[Saved data entries]

┄┄┄┄┄┄┄┄┄┄

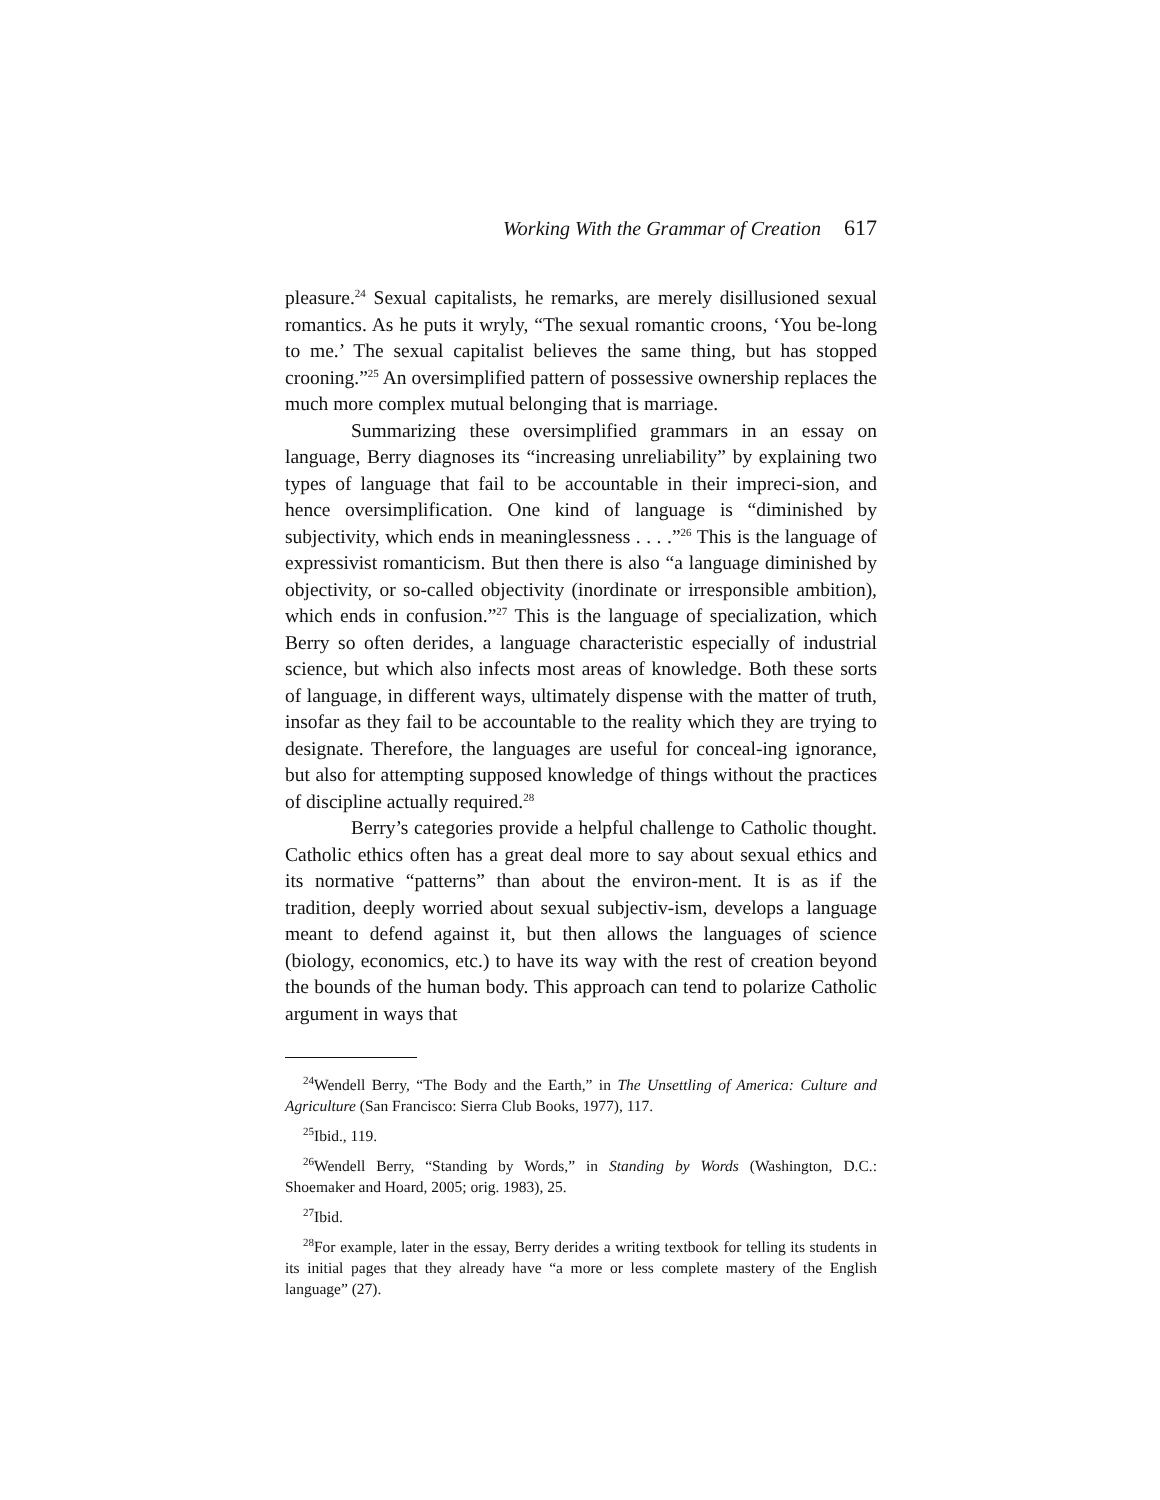Working With the Grammar of Creation 617
pleasure.<sup>24</sup> Sexual capitalists, he remarks, are merely disillusioned sexual romantics. As he puts it wryly, “The sexual romantic croons, ‘You be-long to me.’ The sexual capitalist believes the same thing, but has stopped crooning.”<sup>25</sup> An oversimplified pattern of possessive ownership replaces the much more complex mutual belonging that is marriage.
Summarizing these oversimplified grammars in an essay on language, Berry diagnoses its “increasing unreliability” by explaining two types of language that fail to be accountable in their impreci-sion, and hence oversimplification. One kind of language is “diminished by subjectivity, which ends in meaninglessness . . . .”<sup>26</sup> This is the language of expressivist romanticism. But then there is also “a language diminished by objectivity, or so-called objectivity (inordinate or irresponsible ambition), which ends in confusion.”<sup>27</sup> This is the language of specialization, which Berry so often derides, a language characteristic especially of industrial science, but which also infects most areas of knowledge. Both these sorts of language, in different ways, ultimately dispense with the matter of truth, insofar as they fail to be accountable to the reality which they are trying to designate. Therefore, the languages are useful for conceal-ing ignorance, but also for attempting supposed knowledge of things without the practices of discipline actually required.<sup>28</sup>
Berry’s categories provide a helpful challenge to Catholic thought. Catholic ethics often has a great deal more to say about sexual ethics and its normative “patterns” than about the environ-ment. It is as if the tradition, deeply worried about sexual subjectiv-ism, develops a language meant to defend against it, but then allows the languages of science (biology, economics, etc.) to have its way with the rest of creation beyond the bounds of the human body. This approach can tend to polarize Catholic argument in ways that
<sup>24</sup> Wendell Berry, “The Body and the Earth,” in The Unsettling of America: Culture and Agriculture (San Francisco: Sierra Club Books, 1977), 117.
<sup>25</sup> Ibid., 119.
<sup>26</sup> Wendell Berry, “Standing by Words,” in Standing by Words (Washington, D.C.: Shoemaker and Hoard, 2005; orig. 1983), 25.
<sup>27</sup> Ibid.
<sup>28</sup> For example, later in the essay, Berry derides a writing textbook for telling its students in its initial pages that they already have “a more or less complete mastery of the English language” (27).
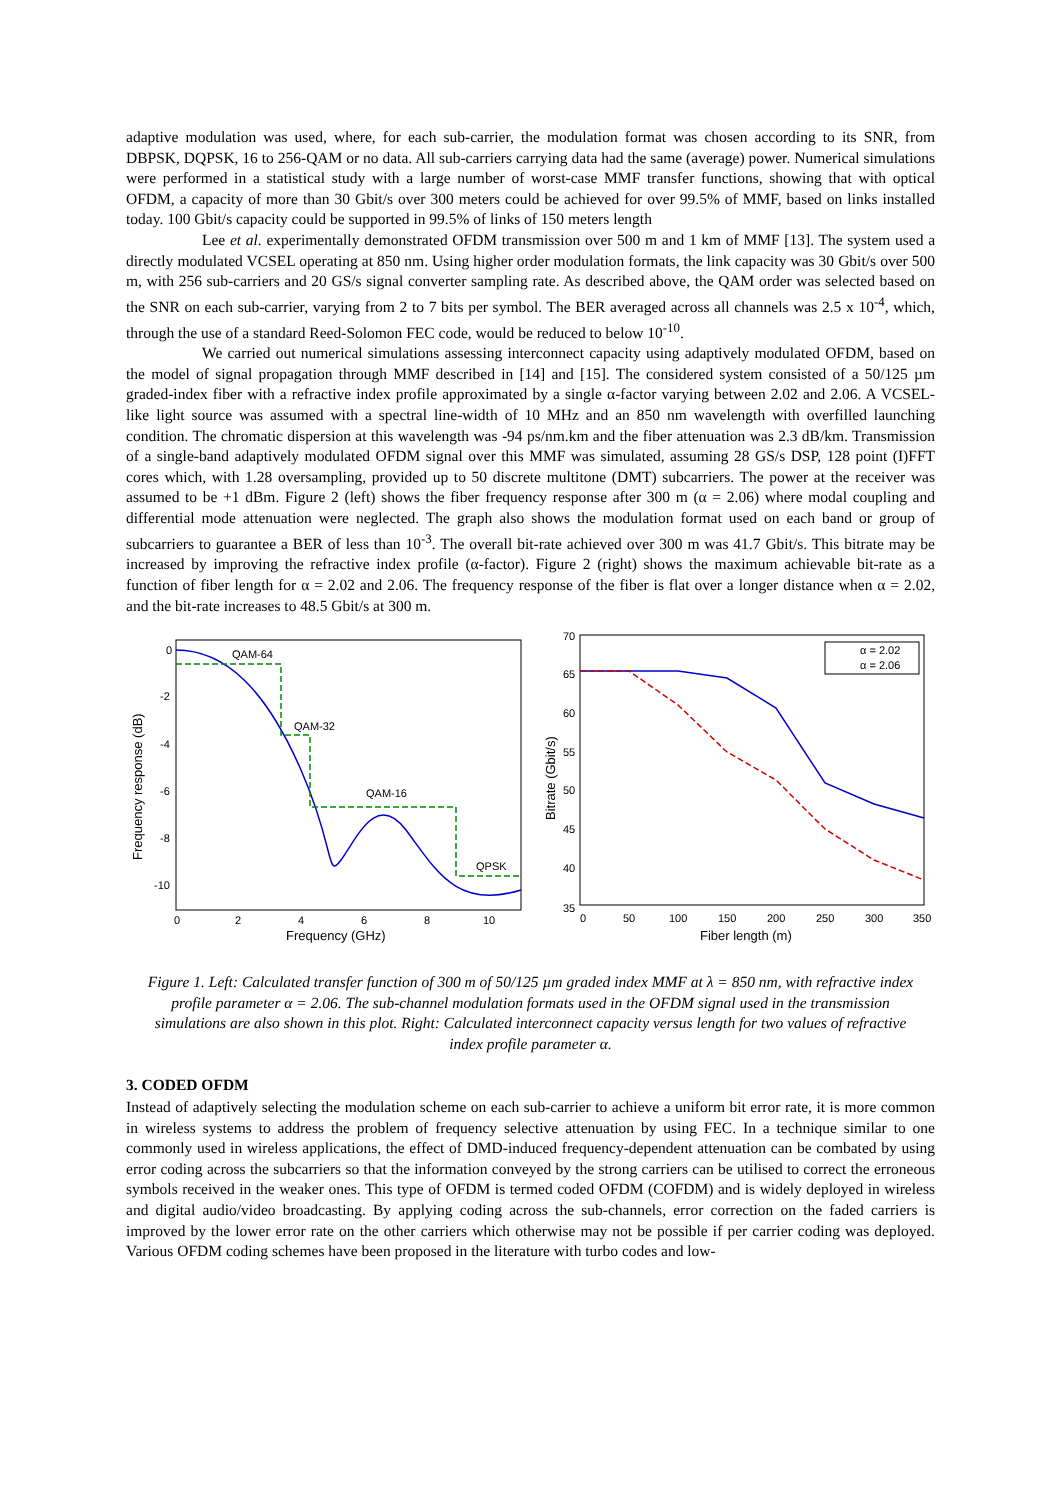adaptive modulation was used, where, for each sub-carrier, the modulation format was chosen according to its SNR, from DBPSK, DQPSK, 16 to 256-QAM or no data. All sub-carriers carrying data had the same (average) power. Numerical simulations were performed in a statistical study with a large number of worst-case MMF transfer functions, showing that with optical OFDM, a capacity of more than 30 Gbit/s over 300 meters could be achieved for over 99.5% of MMF, based on links installed today. 100 Gbit/s capacity could be supported in 99.5% of links of 150 meters length
Lee et al. experimentally demonstrated OFDM transmission over 500 m and 1 km of MMF [13]. The system used a directly modulated VCSEL operating at 850 nm. Using higher order modulation formats, the link capacity was 30 Gbit/s over 500 m, with 256 sub-carriers and 20 GS/s signal converter sampling rate. As described above, the QAM order was selected based on the SNR on each sub-carrier, varying from 2 to 7 bits per symbol. The BER averaged across all channels was 2.5 x 10<sup>-4</sup>, which, through the use of a standard Reed-Solomon FEC code, would be reduced to below 10<sup>-10</sup>.
We carried out numerical simulations assessing interconnect capacity using adaptively modulated OFDM, based on the model of signal propagation through MMF described in [14] and [15]. The considered system consisted of a 50/125 µm graded-index fiber with a refractive index profile approximated by a single α-factor varying between 2.02 and 2.06. A VCSEL-like light source was assumed with a spectral line-width of 10 MHz and an 850 nm wavelength with overfilled launching condition. The chromatic dispersion at this wavelength was -94 ps/nm.km and the fiber attenuation was 2.3 dB/km. Transmission of a single-band adaptively modulated OFDM signal over this MMF was simulated, assuming 28 GS/s DSP, 128 point (I)FFT cores which, with 1.28 oversampling, provided up to 50 discrete multitone (DMT) subcarriers. The power at the receiver was assumed to be +1 dBm. Figure 2 (left) shows the fiber frequency response after 300 m (α = 2.06) where modal coupling and differential mode attenuation were neglected. The graph also shows the modulation format used on each band or group of subcarriers to guarantee a BER of less than 10<sup>-3</sup>. The overall bit-rate achieved over 300 m was 41.7 Gbit/s. This bitrate may be increased by improving the refractive index profile (α-factor). Figure 2 (right) shows the maximum achievable bit-rate as a function of fiber length for α = 2.02 and 2.06. The frequency response of the fiber is flat over a longer distance when α = 2.02, and the bit-rate increases to 48.5 Gbit/s at 300 m.
0
-2
-4
-6
-8
-10
0
2
4
6
8
10
Frequency (GHz)
Frequency response (dB)
QAM-64
QAM-32
QAM-16
QPSK
70
65
60
55
50
45
40
35
0
50
100
150
200
250
300
350
Fiber length (m)
Bitrate (Gbit/s)
α = 2.02
α = 2.06
Figure 1. Left: Calculated transfer function of 300 m of 50/125 µm graded index MMF at λ = 850 nm, with refractive index profile parameter α = 2.06. The sub-channel modulation formats used in the OFDM signal used in the transmission simulations are also shown in this plot. Right: Calculated interconnect capacity versus length for two values of refractive index profile parameter α.
3. CODED OFDM
Instead of adaptively selecting the modulation scheme on each sub-carrier to achieve a uniform bit error rate, it is more common in wireless systems to address the problem of frequency selective attenuation by using FEC. In a technique similar to one commonly used in wireless applications, the effect of DMD-induced frequency-dependent attenuation can be combated by using error coding across the subcarriers so that the information conveyed by the strong carriers can be utilised to correct the erroneous symbols received in the weaker ones. This type of OFDM is termed coded OFDM (COFDM) and is widely deployed in wireless and digital audio/video broadcasting. By applying coding across the sub-channels, error correction on the faded carriers is improved by the lower error rate on the other carriers which otherwise may not be possible if per carrier coding was deployed. Various OFDM coding schemes have been proposed in the literature with turbo codes and low-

┄┄┄┄┄┄┄┄┄┄

▶ [Directions] What is the number of lines in the records that contain the word "formats"? Answer with the number and nothing else.

▶ [Exercise result] 2